Furukawa Taiji, Konishi Fumio, Shitoh Kazuhisa, Kojima Masayuki, Nagai Hideo, Tsukamoto Toshihiko
Department of Surgery, Jichi Medical School, Kawachi-gun, Tochigi, Japan.
Cancer. 2002 Feb 15;94(4):911-20.
The Amsterdam criteria are used worldwide for the clinical diagnosis of hereditary nonpolyposis colorectal carcinoma (HNPCC). In Japan, clinical criteria (JCC) have been proposed to identify as many HNPCC cases as possible, but the suitability of the JCC remains uncertain. In this article, the authors evaluate retrospectively whether the JCC are adequate to diagnose HNPCC compared with the Bethesda guidelines (BG) and also investigated useful screening methods for HNPCC.
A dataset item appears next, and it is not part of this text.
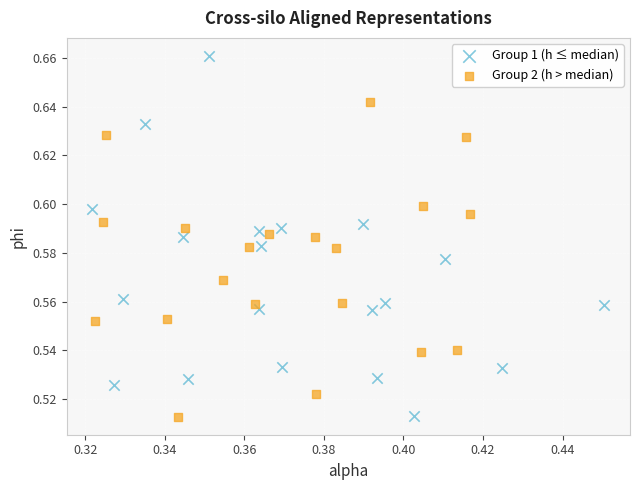

Which series reaches the maximum Y coordinate?

Group 1 (h ≤ median)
The authors studied 452 colorectal carcinoma cases, of which 69 cases fulfilled the JCC (A, 12; B, 57) and 106 fulfilled the BG. Microsatellite instability (MSI) was examined for 452 cases. TGF beta RII, immunohistochemical staining, and germline mutations of hMLH1 and hMSH2 were analyzed in high-frequency MSI cases.
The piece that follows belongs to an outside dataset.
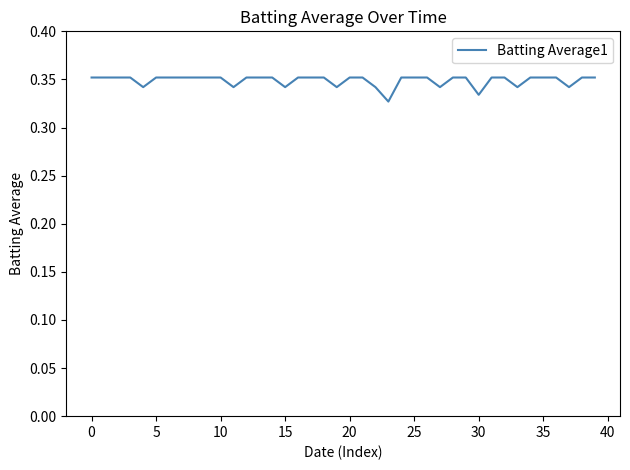

What is the average value?

0.3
High-frequency MSI was found in 21.7% (98 of 452). Germline mutations were detected in eight cases (hMLH1, three, hMSH2; five). Six cases fulfilled the JCC (A, four; B, two), and six fulfilled the BG. The germline mutation rate was significantly higher in the JCCA than in non-JCCA cases (33.3% vs. 0.91%; P < 0.001) and in cases with an age at onset younger than 50 years than older than 50 years (9.3% vs. 0.27%, P < 0.001). All germline mutation carriers had the TGF beta RII mutation. Immunohistochemically, a decreased nuclear staining was found in 57.3% (47 of 82) for hMLH1 and in 18.3% (15 of 82) for hMSH2. The frequency of predicted germline mutations was higher in cases with decreased hMSH2 than hMLH1 (33.3% vs. 6.4%; P = 0.016).
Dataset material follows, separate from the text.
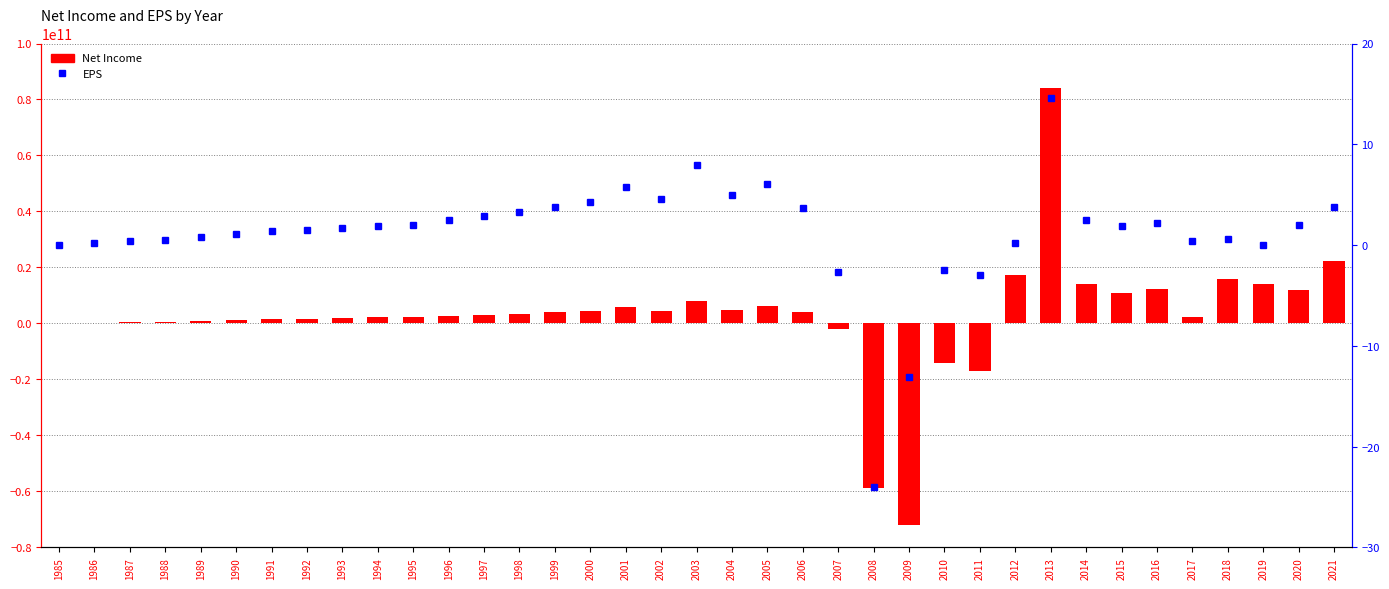

Which has a higher value, 2020 or 2003?

2020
The JCCA are suitable for selecting cases to analyze for gene mutations, but the JCCB are not useful for the clinical setting. The authors suggest that an age at onset younger than 50 years is also important for screening. Analyzing TGF beta RII mutations and immunohistochemical staining of hMLH1 or hMSH2 for cases with MSI phenotype are useful for selecting cases who should be tested for germline mutations.
阿姆斯特丹标准在全球范围内用于遗传性非息肉病性结直肠癌(HNPCC)的临床诊断。在日本,已提出临床标准(JCC)以尽可能多地识别HNPCC病例,但JCC的适用性仍不确定。在本文中,作者回顾性评估JCC与贝塞斯达指南(BG)相比是否足以诊断HNPCC,并研究了HNPCC的有用筛查方法。
作者研究了452例结直肠癌病例,其中69例符合JCC(A组12例;B组57例),106例符合BG。对452例病例进行了微卫星不稳定性(MSI)检测。对高频MSI病例分析了TGFβRII、免疫组织化学染色以及hMLH1和hMSH2的种系突变。
21.7%(452例中的98例)发现高频MSI。在8例中检测到种系突变(hMLH1,3例;hMSH2,5例)。6例符合JCC(A组4例;B组2例),6例符合BG。JCCA组的种系突变率显著高于非JCCA组病例(33.3%对0.91%;P<0.001),发病年龄小于50岁的病例高于发病年龄大于50岁的病例(9.3%对0.27%,P<0.001)。所有种系突变携带者均有TGFβRII突变。免疫组织化学检测发现,hMLH1核染色减少的占57.3%(82例中的47例),hMSH2核染色减少的占18.3%(82例中的15例)。hMSH2减少的病例中预测种系突变的频率高于hMLH1减少的病例(33.3%对6.4%;P=0.016)。
JCCA适用于选择进行基因突变分析的病例,但JCCB在临床环境中无用。作者建议发病年龄小于50岁对筛查也很重要。对具有MSI表型的病例分析TGFβRII突变以及hMLH1或hMSH2的免疫组织化学染色,有助于选择应进行种系突变检测的病例。